• [REQUIRED TASKS]:
1. Print everything in the anticoagulation abstract from "JAMA. 2005;294:706-715." down to "patients with VTE.", word for word.
2. Carry on the abstract about extending anticoagulation for venous thromboembolism, picking up after its final sentence.

Ost D  Tepper J  Mihara H  Lander O  Heinzer R  Fein A 《JAMA》2005,294(6):706-715
David Ost, MD; Josh Tepper, MD; Hanako Mihara, MD, MPH; Owen Lander, MD; Raphael Heinzer, MD; Alan Fein, MD

JAMA. 2005;294:706-715.

Context  Patients with venous thromboembolism (VTE) are susceptible to recurrent events, but whether prolonging anticoagulation is warranted in patients with VTE remains controversial.

Objective  To review the available evidence and quantify the risks and benefits of extending the duration of anticoagulation in patients with VTE.

Data Sources  PubMed, EMBase Pharmacology, the Cochrane database, clinical trial Web sites, and a hand search of reference lists.

• [AVAILABLE DATA]:
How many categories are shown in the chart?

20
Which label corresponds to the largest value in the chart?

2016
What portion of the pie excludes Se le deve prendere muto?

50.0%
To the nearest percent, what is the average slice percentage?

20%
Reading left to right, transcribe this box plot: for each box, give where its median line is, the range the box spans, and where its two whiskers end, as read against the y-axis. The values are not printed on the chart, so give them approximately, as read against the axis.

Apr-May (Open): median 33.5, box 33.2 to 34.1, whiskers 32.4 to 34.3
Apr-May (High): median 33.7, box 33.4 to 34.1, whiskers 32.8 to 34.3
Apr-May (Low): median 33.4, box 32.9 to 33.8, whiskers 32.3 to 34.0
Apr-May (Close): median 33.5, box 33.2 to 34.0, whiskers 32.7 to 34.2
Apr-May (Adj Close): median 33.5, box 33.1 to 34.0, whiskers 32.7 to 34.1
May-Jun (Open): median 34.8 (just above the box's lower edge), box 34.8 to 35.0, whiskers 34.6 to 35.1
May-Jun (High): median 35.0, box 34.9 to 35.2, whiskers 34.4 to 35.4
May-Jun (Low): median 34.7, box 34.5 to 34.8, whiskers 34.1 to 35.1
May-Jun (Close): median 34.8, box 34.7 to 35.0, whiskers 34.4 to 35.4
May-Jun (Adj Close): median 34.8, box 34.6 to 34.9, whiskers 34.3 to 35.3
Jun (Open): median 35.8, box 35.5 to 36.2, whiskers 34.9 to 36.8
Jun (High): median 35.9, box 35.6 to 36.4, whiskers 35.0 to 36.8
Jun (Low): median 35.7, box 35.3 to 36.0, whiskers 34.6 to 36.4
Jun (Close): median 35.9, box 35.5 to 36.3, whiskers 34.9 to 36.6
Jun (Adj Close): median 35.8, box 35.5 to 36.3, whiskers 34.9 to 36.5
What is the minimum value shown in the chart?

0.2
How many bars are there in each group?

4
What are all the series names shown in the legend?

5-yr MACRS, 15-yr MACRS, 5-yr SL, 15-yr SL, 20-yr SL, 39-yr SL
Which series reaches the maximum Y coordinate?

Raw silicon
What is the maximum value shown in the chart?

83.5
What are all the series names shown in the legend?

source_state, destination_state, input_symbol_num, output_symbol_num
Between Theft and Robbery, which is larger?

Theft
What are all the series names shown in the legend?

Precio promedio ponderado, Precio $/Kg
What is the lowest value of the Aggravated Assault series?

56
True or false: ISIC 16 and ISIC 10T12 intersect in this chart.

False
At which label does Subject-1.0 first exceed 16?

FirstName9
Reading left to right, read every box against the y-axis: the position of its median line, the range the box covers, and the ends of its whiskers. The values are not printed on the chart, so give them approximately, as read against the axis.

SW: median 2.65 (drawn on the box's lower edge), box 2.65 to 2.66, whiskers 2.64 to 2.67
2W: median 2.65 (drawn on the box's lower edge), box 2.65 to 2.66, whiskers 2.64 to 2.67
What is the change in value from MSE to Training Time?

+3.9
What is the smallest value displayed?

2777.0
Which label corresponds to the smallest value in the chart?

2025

• [ACTIVITY ANSWERS]:
1.
JAMA. 2005;294:706-715.

Context  Patients with venous thromboembolism (VTE) are susceptible to recurrent events, but whether prolonging anticoagulation is warranted in patients with VTE remains controversial.

Objective  To review the available evidence and quantify the risks and benefits of extending the duration of anticoagulation in patients with VTE.

2.
Study Selection  Included studies were randomized controlled trials with results published from 1969 through 2004 and evaluating the duration of anticoagulation in patients with VTE that measured recurrent VTE. Excluded studies were those enrolling only pure populations of high-risk patients. Two independent reviewers assessed each article for inclusion and exclusion criteria, with adjudication by a third reviewer in cases of disagreement. Fifteen of 67 studies were included in the analysis.

Data Extraction  Two independent reviewers performed data extraction using a standardized form, with adjudication by the remainder of the investigators in cases of disagreement. Data regarding recurrent VTE, major bleeding, person-time at risk, and study quality were extracted.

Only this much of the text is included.